It sounds like you have a stuck key on your keyboard. Is this a laptop or a desktop? 
If a desktop, turn the keyboard upside down and shake it, blow out the keyboard of any dust, crumbs etc.
If that still fails, Try a different keyboard.


----------



## DeionBurns (Dec 10, 2015)

There isn't anything under the keys.

As I mentioned, they all stopped working at the same time which is very strange.


----------



## spunk.funk (May 13, 2010)

spunk.funk said:


> Try a different keyboard.





khichaya said:


> 1- try another keyboard


It still sounds like one stuck key, like the Tab key or the Alt key or something else. 
Try a different keyboard.


----------



## DeionBurns (Dec 10, 2015)

spunk.funk said:


> It still sounds like one stuck key, like the Tab key or the Alt key or something else.
> Try a different keyboard.


Can't exactly afford one at the moment and now, I have a new problem which lead me to making another thread about it.

"This started from me closing my on screen keyboard with caps lock activated.
On march 27, most of my keys(b, n, caps lock, delete, 7(numpad), f1, f8, f12, \, =) have stopped working all at the same time without me doing anything that day. 

Yesterday is when my caps lock started to out act of control. just from me closing the on screen keyboard, I accidentally clicked caps lock and closed it. 

Since it doesn't work, it still flashes on and off. I used malwarebytes and did all 3 scans but nothing was found.

I disabled the key two times, with keytweaker and manual. If I were to hold down on any key like backspace or a letter, it won't spam across the thread or anywhere I type on. This would mean that caps lock is affecting my keys even when disabled.

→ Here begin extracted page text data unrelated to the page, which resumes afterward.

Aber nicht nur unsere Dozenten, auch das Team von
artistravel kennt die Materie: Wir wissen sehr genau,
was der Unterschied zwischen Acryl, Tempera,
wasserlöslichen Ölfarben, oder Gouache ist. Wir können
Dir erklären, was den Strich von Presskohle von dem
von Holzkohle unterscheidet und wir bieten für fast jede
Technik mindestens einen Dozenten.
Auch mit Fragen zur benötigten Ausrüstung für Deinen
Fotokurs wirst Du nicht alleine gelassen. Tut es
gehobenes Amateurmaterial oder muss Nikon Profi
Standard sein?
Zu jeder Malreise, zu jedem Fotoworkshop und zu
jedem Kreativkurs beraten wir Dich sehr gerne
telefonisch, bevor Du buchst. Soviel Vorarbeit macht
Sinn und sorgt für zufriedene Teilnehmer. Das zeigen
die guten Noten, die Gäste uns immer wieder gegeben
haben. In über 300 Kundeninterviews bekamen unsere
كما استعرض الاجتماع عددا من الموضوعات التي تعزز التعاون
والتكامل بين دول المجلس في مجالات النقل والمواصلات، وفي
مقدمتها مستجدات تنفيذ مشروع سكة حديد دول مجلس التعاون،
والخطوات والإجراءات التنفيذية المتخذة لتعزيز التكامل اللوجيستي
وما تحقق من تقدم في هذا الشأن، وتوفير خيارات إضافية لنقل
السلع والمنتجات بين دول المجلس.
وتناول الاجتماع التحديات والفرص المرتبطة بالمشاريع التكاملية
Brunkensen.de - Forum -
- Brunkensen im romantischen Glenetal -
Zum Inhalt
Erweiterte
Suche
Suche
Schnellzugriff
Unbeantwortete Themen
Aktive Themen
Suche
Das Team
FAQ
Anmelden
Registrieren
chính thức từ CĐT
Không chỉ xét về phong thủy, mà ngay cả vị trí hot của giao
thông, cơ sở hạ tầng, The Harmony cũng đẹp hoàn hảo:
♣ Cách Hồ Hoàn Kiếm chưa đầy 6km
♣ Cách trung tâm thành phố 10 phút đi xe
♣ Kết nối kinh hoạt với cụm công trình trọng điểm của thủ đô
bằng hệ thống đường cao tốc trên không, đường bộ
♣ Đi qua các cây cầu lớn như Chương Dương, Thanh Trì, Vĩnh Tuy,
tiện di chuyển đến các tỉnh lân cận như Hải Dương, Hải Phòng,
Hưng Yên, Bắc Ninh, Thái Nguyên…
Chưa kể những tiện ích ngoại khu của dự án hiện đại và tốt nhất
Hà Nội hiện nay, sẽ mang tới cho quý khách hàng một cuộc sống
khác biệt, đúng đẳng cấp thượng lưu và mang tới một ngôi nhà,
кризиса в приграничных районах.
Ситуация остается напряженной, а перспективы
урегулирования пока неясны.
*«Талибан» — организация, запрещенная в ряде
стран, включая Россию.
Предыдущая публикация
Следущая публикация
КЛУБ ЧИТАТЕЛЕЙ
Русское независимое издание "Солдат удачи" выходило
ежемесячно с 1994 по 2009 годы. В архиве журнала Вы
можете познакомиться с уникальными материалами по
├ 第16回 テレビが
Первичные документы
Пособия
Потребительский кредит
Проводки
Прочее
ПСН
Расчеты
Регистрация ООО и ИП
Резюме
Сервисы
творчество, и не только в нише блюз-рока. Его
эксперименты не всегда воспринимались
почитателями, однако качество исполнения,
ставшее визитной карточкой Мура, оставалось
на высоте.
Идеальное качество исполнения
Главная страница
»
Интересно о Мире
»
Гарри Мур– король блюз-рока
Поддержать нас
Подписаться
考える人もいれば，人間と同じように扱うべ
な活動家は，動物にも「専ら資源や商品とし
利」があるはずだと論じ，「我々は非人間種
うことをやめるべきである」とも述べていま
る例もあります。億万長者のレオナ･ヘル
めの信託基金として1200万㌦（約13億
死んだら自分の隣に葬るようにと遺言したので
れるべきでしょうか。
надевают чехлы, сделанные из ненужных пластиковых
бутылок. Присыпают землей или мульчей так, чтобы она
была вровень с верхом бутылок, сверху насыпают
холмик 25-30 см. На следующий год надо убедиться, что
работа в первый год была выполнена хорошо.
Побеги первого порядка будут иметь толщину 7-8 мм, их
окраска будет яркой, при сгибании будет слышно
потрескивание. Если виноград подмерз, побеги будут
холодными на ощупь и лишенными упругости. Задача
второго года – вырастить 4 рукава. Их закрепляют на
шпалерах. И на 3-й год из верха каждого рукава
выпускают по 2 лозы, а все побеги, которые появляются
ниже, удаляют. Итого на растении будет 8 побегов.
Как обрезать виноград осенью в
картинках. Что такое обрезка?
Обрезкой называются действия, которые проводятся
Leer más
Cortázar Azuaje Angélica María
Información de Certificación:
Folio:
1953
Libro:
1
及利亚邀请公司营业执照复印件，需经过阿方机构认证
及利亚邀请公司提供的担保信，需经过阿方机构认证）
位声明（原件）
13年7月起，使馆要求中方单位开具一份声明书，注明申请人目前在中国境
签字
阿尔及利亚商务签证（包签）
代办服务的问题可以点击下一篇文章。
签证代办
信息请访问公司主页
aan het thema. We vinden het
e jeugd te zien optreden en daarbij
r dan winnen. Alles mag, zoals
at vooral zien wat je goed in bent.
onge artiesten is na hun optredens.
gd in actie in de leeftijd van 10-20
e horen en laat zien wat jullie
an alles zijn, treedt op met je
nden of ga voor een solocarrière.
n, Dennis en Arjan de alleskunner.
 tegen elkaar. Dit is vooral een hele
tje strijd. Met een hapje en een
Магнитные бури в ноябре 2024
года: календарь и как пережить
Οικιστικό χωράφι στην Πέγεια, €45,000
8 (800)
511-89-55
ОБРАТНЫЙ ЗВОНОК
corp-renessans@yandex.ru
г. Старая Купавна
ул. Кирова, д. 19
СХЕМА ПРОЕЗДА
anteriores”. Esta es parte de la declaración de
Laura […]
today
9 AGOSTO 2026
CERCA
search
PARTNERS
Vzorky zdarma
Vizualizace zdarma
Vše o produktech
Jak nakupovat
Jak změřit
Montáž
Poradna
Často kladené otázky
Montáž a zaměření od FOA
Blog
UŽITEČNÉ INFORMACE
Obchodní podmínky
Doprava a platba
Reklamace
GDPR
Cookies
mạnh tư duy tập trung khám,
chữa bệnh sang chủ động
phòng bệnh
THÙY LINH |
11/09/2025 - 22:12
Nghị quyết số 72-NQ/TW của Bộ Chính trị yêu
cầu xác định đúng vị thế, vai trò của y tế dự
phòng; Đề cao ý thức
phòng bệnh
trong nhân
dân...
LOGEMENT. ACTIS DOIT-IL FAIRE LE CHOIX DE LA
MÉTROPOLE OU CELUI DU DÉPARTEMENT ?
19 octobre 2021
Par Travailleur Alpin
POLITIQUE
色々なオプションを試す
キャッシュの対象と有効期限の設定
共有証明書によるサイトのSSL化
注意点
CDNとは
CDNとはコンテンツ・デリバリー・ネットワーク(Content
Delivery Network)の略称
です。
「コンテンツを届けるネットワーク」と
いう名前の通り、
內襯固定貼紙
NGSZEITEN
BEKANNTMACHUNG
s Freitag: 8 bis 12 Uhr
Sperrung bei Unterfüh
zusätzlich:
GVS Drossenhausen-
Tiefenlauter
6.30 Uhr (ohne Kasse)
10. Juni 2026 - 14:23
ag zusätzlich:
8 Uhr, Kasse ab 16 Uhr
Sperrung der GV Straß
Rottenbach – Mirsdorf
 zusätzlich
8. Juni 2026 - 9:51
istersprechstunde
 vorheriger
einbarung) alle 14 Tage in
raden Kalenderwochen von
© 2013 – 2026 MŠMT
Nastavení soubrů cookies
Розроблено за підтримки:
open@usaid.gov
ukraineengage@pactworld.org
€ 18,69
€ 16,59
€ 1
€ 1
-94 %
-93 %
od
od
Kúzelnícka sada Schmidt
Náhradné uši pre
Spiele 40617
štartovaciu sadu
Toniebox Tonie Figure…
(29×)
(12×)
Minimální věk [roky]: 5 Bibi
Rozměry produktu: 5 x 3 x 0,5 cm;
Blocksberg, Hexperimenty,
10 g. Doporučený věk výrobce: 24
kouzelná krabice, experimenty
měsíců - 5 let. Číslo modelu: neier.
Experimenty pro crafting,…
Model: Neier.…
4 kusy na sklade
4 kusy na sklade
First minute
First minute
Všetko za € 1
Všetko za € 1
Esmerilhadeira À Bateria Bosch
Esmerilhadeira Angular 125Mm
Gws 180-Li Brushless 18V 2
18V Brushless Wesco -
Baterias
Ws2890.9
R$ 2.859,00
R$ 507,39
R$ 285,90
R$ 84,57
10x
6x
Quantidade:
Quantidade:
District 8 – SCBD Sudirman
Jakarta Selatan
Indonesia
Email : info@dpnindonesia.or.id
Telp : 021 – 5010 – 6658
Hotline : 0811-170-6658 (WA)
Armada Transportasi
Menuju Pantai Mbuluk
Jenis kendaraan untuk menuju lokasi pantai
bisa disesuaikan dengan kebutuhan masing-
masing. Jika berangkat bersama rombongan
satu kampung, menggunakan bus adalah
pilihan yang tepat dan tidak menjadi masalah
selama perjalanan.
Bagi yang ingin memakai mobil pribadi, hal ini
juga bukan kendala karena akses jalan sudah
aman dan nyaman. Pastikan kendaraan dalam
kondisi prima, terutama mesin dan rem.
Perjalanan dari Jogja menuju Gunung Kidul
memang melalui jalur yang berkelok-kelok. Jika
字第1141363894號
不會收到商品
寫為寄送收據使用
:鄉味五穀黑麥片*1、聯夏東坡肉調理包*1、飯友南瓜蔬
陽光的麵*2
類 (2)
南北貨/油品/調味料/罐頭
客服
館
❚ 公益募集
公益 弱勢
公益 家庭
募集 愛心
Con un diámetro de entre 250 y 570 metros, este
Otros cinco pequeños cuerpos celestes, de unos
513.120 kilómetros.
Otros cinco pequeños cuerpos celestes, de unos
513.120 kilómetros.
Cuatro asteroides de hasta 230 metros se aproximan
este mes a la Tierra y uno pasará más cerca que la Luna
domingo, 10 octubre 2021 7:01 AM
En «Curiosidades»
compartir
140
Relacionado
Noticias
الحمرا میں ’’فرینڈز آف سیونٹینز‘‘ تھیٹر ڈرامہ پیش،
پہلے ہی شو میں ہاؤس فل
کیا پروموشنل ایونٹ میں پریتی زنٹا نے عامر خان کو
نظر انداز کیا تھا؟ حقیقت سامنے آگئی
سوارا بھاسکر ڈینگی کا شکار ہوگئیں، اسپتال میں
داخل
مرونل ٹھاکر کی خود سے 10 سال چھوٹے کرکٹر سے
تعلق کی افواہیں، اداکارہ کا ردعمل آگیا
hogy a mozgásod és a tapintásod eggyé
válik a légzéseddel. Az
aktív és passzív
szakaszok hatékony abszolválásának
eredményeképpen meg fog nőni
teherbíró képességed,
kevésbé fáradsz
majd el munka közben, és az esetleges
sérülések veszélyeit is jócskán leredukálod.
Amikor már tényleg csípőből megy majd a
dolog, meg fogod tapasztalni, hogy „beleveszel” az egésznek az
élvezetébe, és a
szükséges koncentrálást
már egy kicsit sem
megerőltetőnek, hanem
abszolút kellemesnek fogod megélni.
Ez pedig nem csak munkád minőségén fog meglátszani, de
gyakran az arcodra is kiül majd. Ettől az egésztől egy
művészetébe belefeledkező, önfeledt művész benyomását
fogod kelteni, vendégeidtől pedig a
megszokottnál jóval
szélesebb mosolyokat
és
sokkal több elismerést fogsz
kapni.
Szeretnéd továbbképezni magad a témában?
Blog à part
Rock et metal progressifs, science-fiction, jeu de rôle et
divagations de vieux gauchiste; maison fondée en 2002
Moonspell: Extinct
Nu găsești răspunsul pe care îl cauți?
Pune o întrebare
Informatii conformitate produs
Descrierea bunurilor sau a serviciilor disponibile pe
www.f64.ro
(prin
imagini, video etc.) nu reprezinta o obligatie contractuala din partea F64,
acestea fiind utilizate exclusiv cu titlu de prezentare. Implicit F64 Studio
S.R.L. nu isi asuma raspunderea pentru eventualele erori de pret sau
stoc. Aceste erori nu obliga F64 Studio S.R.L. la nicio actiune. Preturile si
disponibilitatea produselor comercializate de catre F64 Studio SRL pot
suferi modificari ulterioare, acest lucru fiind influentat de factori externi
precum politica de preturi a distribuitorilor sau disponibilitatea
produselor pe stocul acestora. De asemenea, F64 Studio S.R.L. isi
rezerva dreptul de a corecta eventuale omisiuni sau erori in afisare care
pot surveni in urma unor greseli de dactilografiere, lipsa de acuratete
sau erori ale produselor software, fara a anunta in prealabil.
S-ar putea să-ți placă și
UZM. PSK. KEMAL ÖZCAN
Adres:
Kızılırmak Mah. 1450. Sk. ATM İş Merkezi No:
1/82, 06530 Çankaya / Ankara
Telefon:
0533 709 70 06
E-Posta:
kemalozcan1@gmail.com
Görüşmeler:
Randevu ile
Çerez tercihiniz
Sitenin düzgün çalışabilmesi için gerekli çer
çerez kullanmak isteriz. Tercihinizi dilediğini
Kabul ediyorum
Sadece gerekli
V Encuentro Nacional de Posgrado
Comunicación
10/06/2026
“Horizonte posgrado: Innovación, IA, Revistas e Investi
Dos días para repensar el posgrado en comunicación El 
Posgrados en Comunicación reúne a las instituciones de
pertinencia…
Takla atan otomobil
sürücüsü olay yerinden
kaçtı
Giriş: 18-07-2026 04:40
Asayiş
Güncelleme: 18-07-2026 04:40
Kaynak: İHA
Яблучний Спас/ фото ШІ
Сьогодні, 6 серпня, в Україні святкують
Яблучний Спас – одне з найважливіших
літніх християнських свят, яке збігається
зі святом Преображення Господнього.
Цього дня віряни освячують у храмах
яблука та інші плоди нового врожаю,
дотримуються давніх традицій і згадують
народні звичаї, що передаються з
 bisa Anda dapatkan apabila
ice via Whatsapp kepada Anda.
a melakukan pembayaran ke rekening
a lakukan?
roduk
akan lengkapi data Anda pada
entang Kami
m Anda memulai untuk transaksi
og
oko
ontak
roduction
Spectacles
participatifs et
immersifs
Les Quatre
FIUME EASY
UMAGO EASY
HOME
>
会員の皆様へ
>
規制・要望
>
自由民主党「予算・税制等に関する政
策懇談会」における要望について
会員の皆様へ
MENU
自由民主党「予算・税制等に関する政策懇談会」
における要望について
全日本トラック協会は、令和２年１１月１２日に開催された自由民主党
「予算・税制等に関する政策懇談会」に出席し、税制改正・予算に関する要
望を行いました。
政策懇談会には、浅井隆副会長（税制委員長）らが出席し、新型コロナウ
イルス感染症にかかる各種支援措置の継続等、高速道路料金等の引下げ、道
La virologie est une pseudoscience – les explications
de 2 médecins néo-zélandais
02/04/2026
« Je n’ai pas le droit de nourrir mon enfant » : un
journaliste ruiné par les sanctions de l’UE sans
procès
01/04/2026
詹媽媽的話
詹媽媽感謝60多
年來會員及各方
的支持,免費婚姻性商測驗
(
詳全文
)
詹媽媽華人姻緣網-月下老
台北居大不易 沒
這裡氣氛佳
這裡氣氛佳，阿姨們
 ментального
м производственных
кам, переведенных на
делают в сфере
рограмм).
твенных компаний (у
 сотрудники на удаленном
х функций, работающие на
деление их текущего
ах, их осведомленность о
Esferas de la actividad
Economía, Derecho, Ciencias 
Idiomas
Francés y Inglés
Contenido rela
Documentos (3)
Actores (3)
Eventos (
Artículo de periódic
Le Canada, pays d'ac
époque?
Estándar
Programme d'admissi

It won't capitalize everything which is what I want but it still activates and stops my keys from working."


----------



## Rich-M (May 2, 2007)

Keyboards are not that expensive I mean $8-$10 and I don't see how you will solve this any other way.


----------



## spunk.funk (May 13, 2010)

Ok, enable the Hidden Administrator account. Log out as you and login as the Admin. Do you still have the same issues with your keyboard? If so, it's the _keyboard_ and it should be replaced. 
Do you still have the problem with the on screen keyboard in the Admin account? If _not_, then your User Profile is corrupted. 
If User Profile is corrupted, then create a new User Profile with Admin rights and copy your personal files to the new profile and use that.
You can also test with this online keyboard tester: Keyboard Tester


----------



## DeionBurns (Dec 10, 2015)

spunk.funk said:


> Ok, enable the Hidden Administrator account. Log out as you and login as the Admin. Do you still have the same issues with your keyboard? If so, it's the _keyboard_ and it should be replaced.
> Do you still have the problem with the on screen keyboard in the Admin account? If _not_, then your User Profile is corrupted.
> If User Profile is corrupted, then create a new User Profile with Admin rights and copy your personal files to the new profile and use that.
> You can also test with this online keyboard tester: Keyboard Tester


I tried the keyboard test on my main account and the admin account. It doesn't light up on the tester but I hear random clicking sounds on it. Its still active somehow but doesn't capitalize anything. the only way I can tell that its active is when I hold down a key such as backspace or something(eeeeeeeeeeeeeeeeee....................).


----------



## spunk.funk (May 13, 2010)

Then your keyboard failed the keyboard test and is bad. Replace it.


----------